E’ solo “una calunnia cinematografica” e chiediamo a tutti coloro che “avessero prove della collaborazione dei pastori della Chiesa d’Erzegovina con gli infami servizi segreti dei regimi comunisti: rendete pubblici tutti i documenti compromettenti e il loro contenuto. Dimostrate la loro autenticità e lasciate che tutti, anche il vescovo, rispondano moralmente e legalmente per le loro azioni e si assumano le responsabilità morali e legali”.

E ancora: “Chiunque sia in possesso di qualsiasi documento contenente scritti del vescovo (mons. Zanic e mons. Peric), la sua firma, foto, incontri, registrazioni audio e video, con qualsiasi servizio segreto di intelligence di questo mondo lo porti alla luce del giorno”.

La diocesi di Mostar torna all’attacco dopo l’uscita del recente film “Da Fatima a Medjugorje” – il regista Ami Drozd (qui si può vedere: https://youtu.be/ZLZsp_1FPKo) filma documenti segreti del KGB (servizi segreti dell’Unione Sovietica) e dell’UDBA (la polizia segreta della Repubblica Federale Socialista di Jugoslavia) in cui si dimostra che cosa i due servizi segreti hanno fatto attivamente per distorcere e distruggere Medjugorje.

Nel comunicato (tradotto in italiano che si può leggere qui http://www.md-tm.ba/clanci/calunnie-un-film) il vicario generale della diocesi di Mostar (da cui dipende canonicamente Medjugorje) mons. Željko Majić scrive: “L’unico e solo testimone di questa calunnia invisibile dei vescovi di Mostar è un agente del KGB, il tenente generale A. Maksimov.”

Nel film, questo personaggio parla con gli occhiali da sole, guardando sempre in una direzione. Non guarda verso la telecamera. Si ha l’impressione che legga un testo scritto. Racconta che sentì parlare di Medjugorje proprio all’inizio del luglio 1981, quando gli fu ordinato di recarsi urgentemente a Belgrado. Afferma di aver avuto contatti “eccellenti” in Vaticano. Si incontra con il Segretario di Stato e un altro funzionario del Vaticano in un ristorante romano, il Columbus (si trova in via della Conciliazione. E’ frequentato dai Cavalieri di Colombo. Ogni tanto vado a cena li. Puoi sederti e ammirare le volte affrescate).

Secondo il documentario, questo generale, un giorno  lascia “un dono personale” per il Papa: un elenco di sacerdoti che hanno collaborato con il servizio segreto in Polonia, Cecoslovacchia, Ungheria, Jugoslavia e Ucraina.

“Abbiamo cercato di scoprire attraverso i motori di ricerca su Internet – spiega la Curia di Mostar – se il generale Maksimov sia una persona reale. Ma non ci siamo riusciti. Sappiamo che i servizi segreti nascondono l’identità dei loro agenti. Ma questa sorta di alto ufficiale, uno dei “vertici del KGB”, non può facilmente essere nascosto. Dopo tutto, se è una persona reale, non dovrebbe essere un problema organizzare un confronto pubblico con il vescovo Perić”.

○ ○ ○ ○ ○ ○ ○

» Requisiti del compito
Dal testo sulla diocesi di Mostar e Medjugorje riporti senza alcuna modifica il tratto che va da "Nel film, questo" fino a "Jugoslavia e Ucraina.".

○ ○ ○ ○ ○ ○ ○

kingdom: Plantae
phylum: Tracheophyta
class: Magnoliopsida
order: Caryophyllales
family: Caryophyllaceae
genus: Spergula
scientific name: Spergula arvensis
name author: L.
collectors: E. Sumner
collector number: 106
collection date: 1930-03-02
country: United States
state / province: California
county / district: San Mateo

○ ○ ○ ○ ○ ○ ○

» Risposta
Nel film, questo personaggio parla con gli occhiali da sole, guardando sempre in una direzione. Non guarda verso la telecamera. Si ha l’impressione che legga un testo scritto. Racconta che sentì parlare di Medjugorje proprio all’inizio del luglio 1981, quando gli fu ordinato di recarsi urgentemente a Belgrado. Afferma di aver avuto contatti “eccellenti” in Vaticano. Si incontra con il Segretario di Stato e un altro funzionario del Vaticano in un ristorante romano, il Columbus (si trova in via della Conciliazione. E’ frequentato dai Cavalieri di Colombo. Ogni tanto vado a cena li. Puoi sederti e ammirare le volte affrescate).

Secondo il documentario, questo generale, un giorno  lascia “un dono personale” per il Papa: un elenco di sacerdoti che hanno collaborato con il servizio segreto in Polonia, Cecoslovacchia, Ungheria, Jugoslavia e Ucraina.